**Problem 1**
According to the passage on trace element partitioning, why is the Chabot and Jones model of limited use for the higher pressure conditions of core formation?
**Problem 2**
Rewrite the entries from the first line through the line containing "henrechtskonvention dar.", putting "Entzug" wherever "Ausschluss" appears and leaving everything else unchanged.

**Supplied passage**
+---+

Proportion of FeS-rich liquid reported in partial melting experiments in chondritic compositions as a function of temperature (A) and fO2 (B); same key as Fig. 2. B also shows (large green squares) FeS volume% in eight chondritic compositions calculated using data from Bercovici et al. (2022), assuming full planetesimal melting (see text of details). Labels refer to chondritic bulk compositions
6.3 Trace Element Partitioning Between FeS-rich and Fe-rich Phases
The onset of FeS-rich melting is well constrained in a range of compositions, although there is less certainty regarding the temperature window over which S-poor, Fe-rich components melt. FeS-rich liquids will be in equilibrium with a solid Fe-rich phase at low temperature and a liquid Fe-rich phase at higher temperature. Any process of FeS-rich liquid segregation results in variable ‘liquid FeS-solid Fe and ‘liquid FeS-liquid Fe’ element partitioning. The method of Chabot and Jones (2003), Chabot et al. (2017) allows estimation of solid/liquid Fe-rich metal partition coefficients. This parameterisation is based on the concept of ‘Fe domains’, with element partitioning into FeS-rich liquid controlled by interaction with Fe. The model accurately predicts partitioning of siderophile elements, and is variably successful at predicting non-siderophile element behaviour (Chabot and Jones 2003). Development, and most applications of this model pertain to fractional crystallisation during slow cooling of parent bodies to metallic meteorites. The applicability of this model to higher pressure conditions of core formation is limited by the ambient pressure experimental data on which it is based, and the effect of other non-metallic elements such as O on element partitioning. Importantly, the model is also not specifically designed to investigate partitioning in S-rich systems.

+---+

Page-level text extractions

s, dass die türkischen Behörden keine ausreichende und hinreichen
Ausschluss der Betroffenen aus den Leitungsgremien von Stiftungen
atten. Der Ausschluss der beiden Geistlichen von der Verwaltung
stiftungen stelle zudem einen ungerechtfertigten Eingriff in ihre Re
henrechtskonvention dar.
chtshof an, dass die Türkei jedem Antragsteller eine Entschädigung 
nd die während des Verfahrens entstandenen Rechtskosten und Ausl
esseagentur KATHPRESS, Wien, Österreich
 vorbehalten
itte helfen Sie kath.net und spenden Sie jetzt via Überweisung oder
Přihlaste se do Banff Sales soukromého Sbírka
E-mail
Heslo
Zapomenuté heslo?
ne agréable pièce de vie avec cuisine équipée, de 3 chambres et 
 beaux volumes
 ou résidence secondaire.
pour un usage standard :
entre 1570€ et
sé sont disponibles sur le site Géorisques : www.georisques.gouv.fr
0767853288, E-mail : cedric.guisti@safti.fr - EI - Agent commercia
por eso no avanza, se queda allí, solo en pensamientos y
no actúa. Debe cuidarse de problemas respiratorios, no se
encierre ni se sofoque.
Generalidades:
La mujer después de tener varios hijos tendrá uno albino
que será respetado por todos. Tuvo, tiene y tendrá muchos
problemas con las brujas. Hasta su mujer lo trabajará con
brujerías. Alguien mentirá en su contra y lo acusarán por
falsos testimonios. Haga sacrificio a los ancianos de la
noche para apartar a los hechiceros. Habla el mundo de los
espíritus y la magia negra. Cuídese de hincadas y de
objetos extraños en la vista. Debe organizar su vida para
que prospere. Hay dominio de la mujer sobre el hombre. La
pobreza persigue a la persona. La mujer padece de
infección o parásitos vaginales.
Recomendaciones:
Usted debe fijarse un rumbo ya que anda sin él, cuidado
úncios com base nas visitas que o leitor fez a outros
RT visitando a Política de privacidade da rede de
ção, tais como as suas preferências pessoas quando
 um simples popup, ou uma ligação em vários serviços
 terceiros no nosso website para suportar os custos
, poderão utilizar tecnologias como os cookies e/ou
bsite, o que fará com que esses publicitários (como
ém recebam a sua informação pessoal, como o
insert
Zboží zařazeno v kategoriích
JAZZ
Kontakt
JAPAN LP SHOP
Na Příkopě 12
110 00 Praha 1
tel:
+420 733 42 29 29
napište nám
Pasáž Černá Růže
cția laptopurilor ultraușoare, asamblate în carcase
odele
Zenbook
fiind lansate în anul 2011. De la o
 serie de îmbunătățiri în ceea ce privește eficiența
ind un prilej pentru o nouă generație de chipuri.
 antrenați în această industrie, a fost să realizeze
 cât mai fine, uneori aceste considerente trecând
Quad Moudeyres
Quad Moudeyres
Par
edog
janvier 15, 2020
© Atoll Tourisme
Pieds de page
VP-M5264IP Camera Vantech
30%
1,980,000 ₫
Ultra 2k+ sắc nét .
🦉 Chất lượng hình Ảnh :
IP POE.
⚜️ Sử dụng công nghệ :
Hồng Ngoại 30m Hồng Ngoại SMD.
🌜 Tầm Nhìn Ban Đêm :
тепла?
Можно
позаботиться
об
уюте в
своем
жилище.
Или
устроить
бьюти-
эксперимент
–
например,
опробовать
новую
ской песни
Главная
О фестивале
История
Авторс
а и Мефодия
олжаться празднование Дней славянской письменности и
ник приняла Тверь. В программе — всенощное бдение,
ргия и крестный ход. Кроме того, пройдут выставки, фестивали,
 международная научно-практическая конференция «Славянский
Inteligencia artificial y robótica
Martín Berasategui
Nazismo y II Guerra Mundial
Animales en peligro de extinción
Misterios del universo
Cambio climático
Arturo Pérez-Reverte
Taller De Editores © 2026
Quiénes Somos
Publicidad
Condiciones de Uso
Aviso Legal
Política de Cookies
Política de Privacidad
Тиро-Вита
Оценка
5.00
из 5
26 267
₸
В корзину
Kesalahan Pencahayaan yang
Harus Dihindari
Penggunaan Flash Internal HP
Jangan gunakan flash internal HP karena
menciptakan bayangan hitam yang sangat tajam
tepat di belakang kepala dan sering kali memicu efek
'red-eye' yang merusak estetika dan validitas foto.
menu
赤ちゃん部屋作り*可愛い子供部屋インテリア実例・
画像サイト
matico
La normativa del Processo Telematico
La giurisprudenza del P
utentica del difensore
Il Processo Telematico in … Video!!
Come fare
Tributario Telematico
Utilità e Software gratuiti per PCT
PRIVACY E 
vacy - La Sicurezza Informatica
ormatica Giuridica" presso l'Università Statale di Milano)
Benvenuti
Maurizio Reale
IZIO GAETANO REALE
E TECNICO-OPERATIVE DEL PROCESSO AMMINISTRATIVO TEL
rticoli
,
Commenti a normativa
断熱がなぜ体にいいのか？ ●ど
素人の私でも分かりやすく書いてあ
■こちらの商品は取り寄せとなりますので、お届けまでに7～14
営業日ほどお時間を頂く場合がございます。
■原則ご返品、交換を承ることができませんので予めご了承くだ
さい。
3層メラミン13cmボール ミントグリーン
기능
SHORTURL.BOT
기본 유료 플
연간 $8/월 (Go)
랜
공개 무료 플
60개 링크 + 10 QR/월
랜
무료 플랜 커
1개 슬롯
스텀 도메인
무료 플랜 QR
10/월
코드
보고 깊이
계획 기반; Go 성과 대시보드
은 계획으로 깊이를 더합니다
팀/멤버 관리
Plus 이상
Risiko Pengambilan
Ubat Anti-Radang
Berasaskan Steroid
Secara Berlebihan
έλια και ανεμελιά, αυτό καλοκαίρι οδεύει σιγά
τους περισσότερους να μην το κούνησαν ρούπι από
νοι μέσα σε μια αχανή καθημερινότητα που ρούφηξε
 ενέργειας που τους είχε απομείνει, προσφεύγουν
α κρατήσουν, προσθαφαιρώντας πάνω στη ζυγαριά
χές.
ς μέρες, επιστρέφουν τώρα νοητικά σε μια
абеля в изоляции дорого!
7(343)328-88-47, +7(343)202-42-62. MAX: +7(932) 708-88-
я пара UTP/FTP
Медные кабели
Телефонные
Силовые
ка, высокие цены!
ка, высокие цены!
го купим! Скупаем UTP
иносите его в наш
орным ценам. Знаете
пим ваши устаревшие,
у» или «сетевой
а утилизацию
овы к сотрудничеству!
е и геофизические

+---+

**Exercise answer 1**
The model rests on experimental data collected at ambient pressure, which limits how well it applies to higher pressures. Its applicability is also limited by the effect on element partitioning of other non-metallic elements, such as O.

**Exercise answer 2**
s, dass die türkischen Behörden keine ausreichende und hinreichen
Entzug der Betroffenen aus den Leitungsgremien von Stiftungen
atten. Der Entzug der beiden Geistlichen von der Verwaltung
stiftungen stelle zudem einen ungerechtfertigten Eingriff in ihre Re
henrechtskonvention dar.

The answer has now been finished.